The Washington Supreme Court remains on the case, and will for a long time.
In January, the justices ruled in what is now referred to simply as the McCleary case that the state of Washington was failing to meet its “paramount” constitutional obligation to provide “ample” funding for K-12 education. The finding was a surprise to no one, but its perhaps unprecedented decision to retain jurisdiction was.
By so doing, the court was assuming the role of supervisor/referee in Olympia’s search for adequate, let alone ample, money for schools.
Like ruling dissenters Chief Justice Barbara Madsen and Justice James M. Johnson, we were troubled then by the potential for court usurpation of legislative responsibilities. Or, should the Legislature decide to snub its nose at the judicial branch, the danger the court’s authority in future cases might be compromised.
The judicial, legislative and executive branches are co-equal only as long as each respects the prerogatives of the other.
As another painful session of the Legislature played out, education escaped further cuts.
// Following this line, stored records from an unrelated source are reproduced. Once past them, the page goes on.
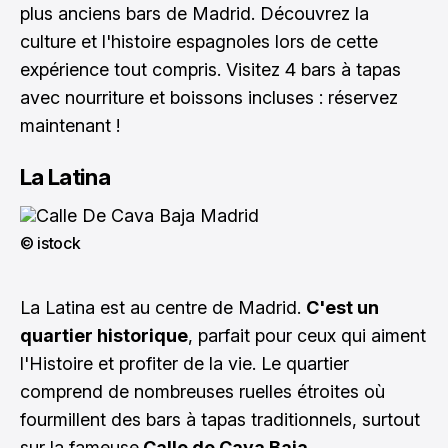
plus anciens bars de Madrid. Découvrez la
culture et l'histoire espagnoles lors de cette
expérience tout compris. Visitez 4 bars à tapas
avec nourriture et boissons incluses :
réservez
maintenant !
La Latina
© istock
La Latina est au centre de Madrid.
C'est un
quartier historique
, parfait pour ceux qui aiment
l'Histoire et profiter de la vie. Le quartier
comprend de nombreuses ruelles étroites où
fourmillent des bars à tapas traditionnels, surtout
sur la fameuse
Calle de Cava Baja.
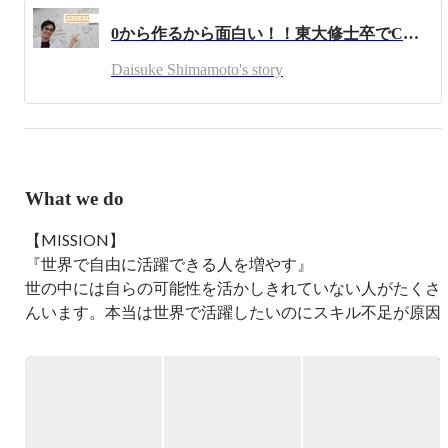
プリ開発にKotlin。主に全体のマネジメントを行う。

0から作るから面白い！！東大修士卒でCTOを経験した彼が英語教育スタートアップのエンジニアを選んだ理由！
前職は、ヘルステックベンチャーでRuby on Railsのサー
Daisuke Shimamoto's story
バ、React.jsのフロントエンド、React Nativeのアプリ開発
に従事。その前はIT教育ベンチャーで Ruby on Rails を利用
して、業務用のシステムやIT教育の WEB サービスを開
発。

さらに昔は証券会社の IT 部門で、Java や C#、Perl を使っ
て、証券業務のシステムの開発を行った。

What we do
好きなエディタはVim。

【MISSION】

Daisuke is a software engineer working for a English coaching 
start-up in Japan called PROGRIT. He mainly task these days is 
『世界で自由に活躍できる人を増やす』

in management of the engineer team.

世の中には自らの可能性を活かしきれていない人がたくさ
んいます。本当は世界で活躍したいのにスキル不足が原因
His previous job was at healthcare start-up in Japan. His main 
work is in React Native and Ruby on Rails. Before that, he was a 
で諦めてしまっていたり、自信が持てず一歩踏み出せてい
software engineer at an IT education start-up mainly developing in 
ない方が多くいるのが現状です。プログリットは、サービ
Ruby on Rails.

スを通じてあらゆる方々にスキルや自身を提供し、一人で
He has also worked in the finance industry where he mainly used 
Java 6 and C# (.NET 3.5) with some Perl scripts here and there.

も多くの方が世界で自由に活躍できるように後押ししま
す。

Outside of his daily job, Daisuke looks at random interest looking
But real progress came in the form of new teacher evaluations and consolidation of hundreds of individual district insurance plans into a statewide program that should be less expensive over the long term and fairer to maintenance, clerical and other non-teaching staff.
The Supreme Court had said it would keep its eye on the Legislature’s efforts to fund schools until 2018. Last week, in a follow-up decision, the justices outlined the role school districts, parents and other concerned parties will play as plans to restore K-12 dollars roll toward that deadline.
If embraced by everyone involved – attorneys for the McCleary faction were enthusiastic – the state should be able to make gradual progress, and get out of the court’s crosshairs.
The Legislature did its part by creating a committee specifically to engage the court on the issues raised by McCleary. The committee is supposed to report the state’s progress within 60 days of the end of each legislative session.
Instead of taking those reports at face value, the court will allow the plaintiffs in the McCleary case to review them, and challenge or question the findings. That opportunity should prevent any surprises that could create snags later.
In conclusion, the justices put the state in a position much like that created for schools by the federal No Child Left Behind education bill by requiring “steady progress” toward meeting the constitutional standard for school funding. Thirty-three states have received waivers from the federal requirements because the proficiency goals were unrealistic.
That cannot happen with education funding. The court, the state constitution and parents will not stand for a waiver in McCleary.